"""
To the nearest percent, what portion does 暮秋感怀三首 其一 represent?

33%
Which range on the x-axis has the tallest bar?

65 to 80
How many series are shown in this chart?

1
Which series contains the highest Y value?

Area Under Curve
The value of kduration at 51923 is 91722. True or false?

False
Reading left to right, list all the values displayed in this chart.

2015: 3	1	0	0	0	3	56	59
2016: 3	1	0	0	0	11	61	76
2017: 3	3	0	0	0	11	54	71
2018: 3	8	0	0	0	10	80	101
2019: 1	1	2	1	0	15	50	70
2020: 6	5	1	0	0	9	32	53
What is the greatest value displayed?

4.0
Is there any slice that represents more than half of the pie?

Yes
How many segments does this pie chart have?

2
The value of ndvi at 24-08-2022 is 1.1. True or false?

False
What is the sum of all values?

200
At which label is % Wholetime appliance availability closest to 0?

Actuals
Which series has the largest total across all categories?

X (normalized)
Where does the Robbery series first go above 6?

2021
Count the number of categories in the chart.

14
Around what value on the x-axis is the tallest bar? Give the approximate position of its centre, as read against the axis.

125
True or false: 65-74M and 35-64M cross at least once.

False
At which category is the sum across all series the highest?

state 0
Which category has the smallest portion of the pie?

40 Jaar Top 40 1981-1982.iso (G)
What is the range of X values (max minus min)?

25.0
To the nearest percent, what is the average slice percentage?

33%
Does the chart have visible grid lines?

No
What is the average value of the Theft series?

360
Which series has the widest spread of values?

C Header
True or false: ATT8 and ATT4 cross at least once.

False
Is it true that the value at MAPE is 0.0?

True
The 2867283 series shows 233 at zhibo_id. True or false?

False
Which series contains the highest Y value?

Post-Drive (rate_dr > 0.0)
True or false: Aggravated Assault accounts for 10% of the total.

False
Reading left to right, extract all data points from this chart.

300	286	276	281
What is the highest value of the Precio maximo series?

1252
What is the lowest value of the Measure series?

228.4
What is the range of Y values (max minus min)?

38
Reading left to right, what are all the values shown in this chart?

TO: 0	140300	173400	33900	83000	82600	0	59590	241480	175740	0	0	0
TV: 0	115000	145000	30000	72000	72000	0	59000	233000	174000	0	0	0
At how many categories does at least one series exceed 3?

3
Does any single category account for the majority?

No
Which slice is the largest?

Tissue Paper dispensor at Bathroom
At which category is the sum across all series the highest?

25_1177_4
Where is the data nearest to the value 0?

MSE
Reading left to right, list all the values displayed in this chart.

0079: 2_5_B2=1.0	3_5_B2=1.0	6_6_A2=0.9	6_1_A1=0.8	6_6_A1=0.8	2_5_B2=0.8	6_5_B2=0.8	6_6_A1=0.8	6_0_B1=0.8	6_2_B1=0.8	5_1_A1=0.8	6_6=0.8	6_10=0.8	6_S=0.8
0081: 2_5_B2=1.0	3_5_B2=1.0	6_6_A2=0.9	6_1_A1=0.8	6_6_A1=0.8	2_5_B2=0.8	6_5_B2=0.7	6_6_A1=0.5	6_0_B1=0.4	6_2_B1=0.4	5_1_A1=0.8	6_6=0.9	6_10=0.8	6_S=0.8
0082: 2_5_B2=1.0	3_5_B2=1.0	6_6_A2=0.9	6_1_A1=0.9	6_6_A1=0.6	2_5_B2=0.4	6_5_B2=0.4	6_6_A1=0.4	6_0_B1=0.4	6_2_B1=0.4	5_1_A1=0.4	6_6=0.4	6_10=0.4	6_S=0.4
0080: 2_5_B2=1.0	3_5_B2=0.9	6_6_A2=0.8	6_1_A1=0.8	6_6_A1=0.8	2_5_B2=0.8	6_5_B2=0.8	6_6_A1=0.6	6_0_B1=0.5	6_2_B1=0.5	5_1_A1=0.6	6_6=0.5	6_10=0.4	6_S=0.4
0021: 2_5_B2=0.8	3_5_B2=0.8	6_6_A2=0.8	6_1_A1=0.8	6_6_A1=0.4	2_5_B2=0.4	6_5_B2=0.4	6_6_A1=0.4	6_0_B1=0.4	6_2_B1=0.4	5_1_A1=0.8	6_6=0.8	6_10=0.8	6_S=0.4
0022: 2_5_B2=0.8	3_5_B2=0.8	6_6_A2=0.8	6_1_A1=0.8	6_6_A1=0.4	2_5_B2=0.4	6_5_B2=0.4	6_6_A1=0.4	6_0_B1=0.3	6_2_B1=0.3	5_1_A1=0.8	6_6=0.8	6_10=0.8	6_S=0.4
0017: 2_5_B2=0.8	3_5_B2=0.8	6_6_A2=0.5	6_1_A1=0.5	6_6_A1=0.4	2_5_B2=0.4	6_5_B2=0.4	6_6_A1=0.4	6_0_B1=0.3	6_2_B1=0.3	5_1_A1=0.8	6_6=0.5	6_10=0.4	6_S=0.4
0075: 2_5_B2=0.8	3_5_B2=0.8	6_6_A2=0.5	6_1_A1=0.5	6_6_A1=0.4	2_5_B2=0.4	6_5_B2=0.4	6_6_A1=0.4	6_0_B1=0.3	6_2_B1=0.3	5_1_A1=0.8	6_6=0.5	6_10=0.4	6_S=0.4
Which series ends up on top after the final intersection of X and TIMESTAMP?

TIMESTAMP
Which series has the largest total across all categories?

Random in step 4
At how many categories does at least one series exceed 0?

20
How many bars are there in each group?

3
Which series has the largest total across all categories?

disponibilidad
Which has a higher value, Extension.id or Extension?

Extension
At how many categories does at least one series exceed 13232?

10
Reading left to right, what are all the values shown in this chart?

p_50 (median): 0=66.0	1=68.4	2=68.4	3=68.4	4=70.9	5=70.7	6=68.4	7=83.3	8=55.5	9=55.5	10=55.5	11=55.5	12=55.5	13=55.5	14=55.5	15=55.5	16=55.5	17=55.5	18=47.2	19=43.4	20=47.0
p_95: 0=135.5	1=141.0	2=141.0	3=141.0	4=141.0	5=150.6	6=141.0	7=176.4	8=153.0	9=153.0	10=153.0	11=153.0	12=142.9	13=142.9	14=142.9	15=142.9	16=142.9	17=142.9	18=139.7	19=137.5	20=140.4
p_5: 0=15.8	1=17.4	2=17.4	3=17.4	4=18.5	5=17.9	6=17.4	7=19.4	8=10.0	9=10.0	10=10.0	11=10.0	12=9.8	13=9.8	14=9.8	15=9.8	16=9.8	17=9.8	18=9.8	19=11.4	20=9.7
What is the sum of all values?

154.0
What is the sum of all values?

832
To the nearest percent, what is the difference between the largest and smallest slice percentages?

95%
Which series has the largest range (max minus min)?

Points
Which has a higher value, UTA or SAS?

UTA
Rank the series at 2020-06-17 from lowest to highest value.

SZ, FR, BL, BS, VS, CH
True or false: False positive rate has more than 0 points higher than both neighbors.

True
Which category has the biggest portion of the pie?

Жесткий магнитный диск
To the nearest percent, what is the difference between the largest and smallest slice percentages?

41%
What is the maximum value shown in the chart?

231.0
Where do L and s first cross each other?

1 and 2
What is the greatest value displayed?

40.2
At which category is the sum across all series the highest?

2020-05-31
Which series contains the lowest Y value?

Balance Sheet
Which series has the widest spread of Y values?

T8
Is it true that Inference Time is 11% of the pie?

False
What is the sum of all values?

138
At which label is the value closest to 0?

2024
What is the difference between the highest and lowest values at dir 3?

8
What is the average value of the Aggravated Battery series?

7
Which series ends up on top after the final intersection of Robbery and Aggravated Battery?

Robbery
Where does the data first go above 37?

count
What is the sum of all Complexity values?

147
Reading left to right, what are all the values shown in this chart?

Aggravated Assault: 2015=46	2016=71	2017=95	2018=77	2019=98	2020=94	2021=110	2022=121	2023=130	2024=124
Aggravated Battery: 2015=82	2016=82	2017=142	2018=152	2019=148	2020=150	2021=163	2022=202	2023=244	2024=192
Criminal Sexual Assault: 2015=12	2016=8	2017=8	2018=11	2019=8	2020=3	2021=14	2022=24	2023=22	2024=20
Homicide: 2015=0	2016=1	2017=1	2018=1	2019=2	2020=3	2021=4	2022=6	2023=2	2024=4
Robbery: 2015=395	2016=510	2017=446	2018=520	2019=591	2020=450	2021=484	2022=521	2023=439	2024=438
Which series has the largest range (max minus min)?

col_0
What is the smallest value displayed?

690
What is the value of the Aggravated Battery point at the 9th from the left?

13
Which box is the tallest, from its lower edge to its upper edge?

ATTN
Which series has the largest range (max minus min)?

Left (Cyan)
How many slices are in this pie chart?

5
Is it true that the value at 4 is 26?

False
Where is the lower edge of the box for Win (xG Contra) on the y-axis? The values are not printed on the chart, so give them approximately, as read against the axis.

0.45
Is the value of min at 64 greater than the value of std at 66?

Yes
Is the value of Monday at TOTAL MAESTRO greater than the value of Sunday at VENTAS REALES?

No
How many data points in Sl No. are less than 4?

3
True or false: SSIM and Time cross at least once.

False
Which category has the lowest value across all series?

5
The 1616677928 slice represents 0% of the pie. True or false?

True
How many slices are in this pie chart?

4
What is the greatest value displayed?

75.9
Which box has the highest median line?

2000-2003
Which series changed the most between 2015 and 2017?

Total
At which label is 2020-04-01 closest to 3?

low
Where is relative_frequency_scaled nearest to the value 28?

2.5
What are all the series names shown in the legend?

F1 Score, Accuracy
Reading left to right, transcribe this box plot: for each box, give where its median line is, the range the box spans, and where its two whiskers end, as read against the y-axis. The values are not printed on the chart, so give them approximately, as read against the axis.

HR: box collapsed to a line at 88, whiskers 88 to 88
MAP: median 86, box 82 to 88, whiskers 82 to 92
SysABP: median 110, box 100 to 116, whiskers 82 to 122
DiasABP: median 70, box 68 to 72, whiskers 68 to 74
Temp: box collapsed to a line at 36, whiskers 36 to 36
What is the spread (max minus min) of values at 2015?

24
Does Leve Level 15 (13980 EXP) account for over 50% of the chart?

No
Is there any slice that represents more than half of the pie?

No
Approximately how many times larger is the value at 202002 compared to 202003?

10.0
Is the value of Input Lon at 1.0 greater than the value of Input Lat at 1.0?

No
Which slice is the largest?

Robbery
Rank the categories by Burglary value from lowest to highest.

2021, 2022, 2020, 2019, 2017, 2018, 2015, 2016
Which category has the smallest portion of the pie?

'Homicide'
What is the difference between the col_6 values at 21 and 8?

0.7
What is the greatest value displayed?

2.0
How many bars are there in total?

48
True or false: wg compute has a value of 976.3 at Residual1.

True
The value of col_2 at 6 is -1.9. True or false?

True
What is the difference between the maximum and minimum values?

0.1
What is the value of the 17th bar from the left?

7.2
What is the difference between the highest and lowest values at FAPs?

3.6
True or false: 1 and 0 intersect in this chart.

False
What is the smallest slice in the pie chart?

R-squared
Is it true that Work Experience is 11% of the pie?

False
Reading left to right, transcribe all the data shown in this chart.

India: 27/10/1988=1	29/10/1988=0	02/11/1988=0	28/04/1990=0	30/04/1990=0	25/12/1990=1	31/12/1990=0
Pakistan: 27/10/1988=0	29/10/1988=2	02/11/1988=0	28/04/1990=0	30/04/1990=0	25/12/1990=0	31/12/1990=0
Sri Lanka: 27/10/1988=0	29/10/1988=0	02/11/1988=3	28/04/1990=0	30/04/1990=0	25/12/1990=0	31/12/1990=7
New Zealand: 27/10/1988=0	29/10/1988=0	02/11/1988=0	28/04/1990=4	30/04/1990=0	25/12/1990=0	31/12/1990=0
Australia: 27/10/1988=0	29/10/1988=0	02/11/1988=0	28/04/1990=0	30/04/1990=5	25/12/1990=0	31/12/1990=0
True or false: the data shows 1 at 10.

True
"""
_What to work on_
Render the records above as a numbered list, from their first line up to and including the line with "Count the number of categories in the chart.", and leave out the blank lines.

_Solution to the exercise_
1. To the nearest percent, what portion does 暮秋感怀三首 其一 represent?
2. 33%
3. Which range on the x-axis has the tallest bar?
4. 65 to 80
5. How many series are shown in this chart?
6. 1
7. Which series contains the highest Y value?
8. Area Under Curve
9. The value of kduration at 51923 is 91722. True or false?
10. False
11. Reading left to right, list all the values displayed in this chart.
12. 2015: 3	1	0	0	0	3	56	59
13. 2016: 3	1	0	0	0	11	61	76
14. 2017: 3	3	0	0	0	11	54	71
15. 2018: 3	8	0	0	0	10	80	101
16. 2019: 1	1	2	1	0	15	50	70
17. 2020: 6	5	1	0	0	9	32	53
18. What is the greatest value displayed?
19. 4.0
20. Is there any slice that represents more than half of the pie?
21. Yes
22. How many segments does this pie chart have?
23. 2
24. The value of ndvi at 24-08-2022 is 1.1. True or false?
25. False
26. What is the sum of all values?
27. 200
28. At which label is % Wholetime appliance availability closest to 0?
29. Actuals
30. Which series has the largest total across all categories?
31. X (normalized)
32. Where does the Robbery series first go above 6?
33. 2021
34. Count the number of categories in the chart.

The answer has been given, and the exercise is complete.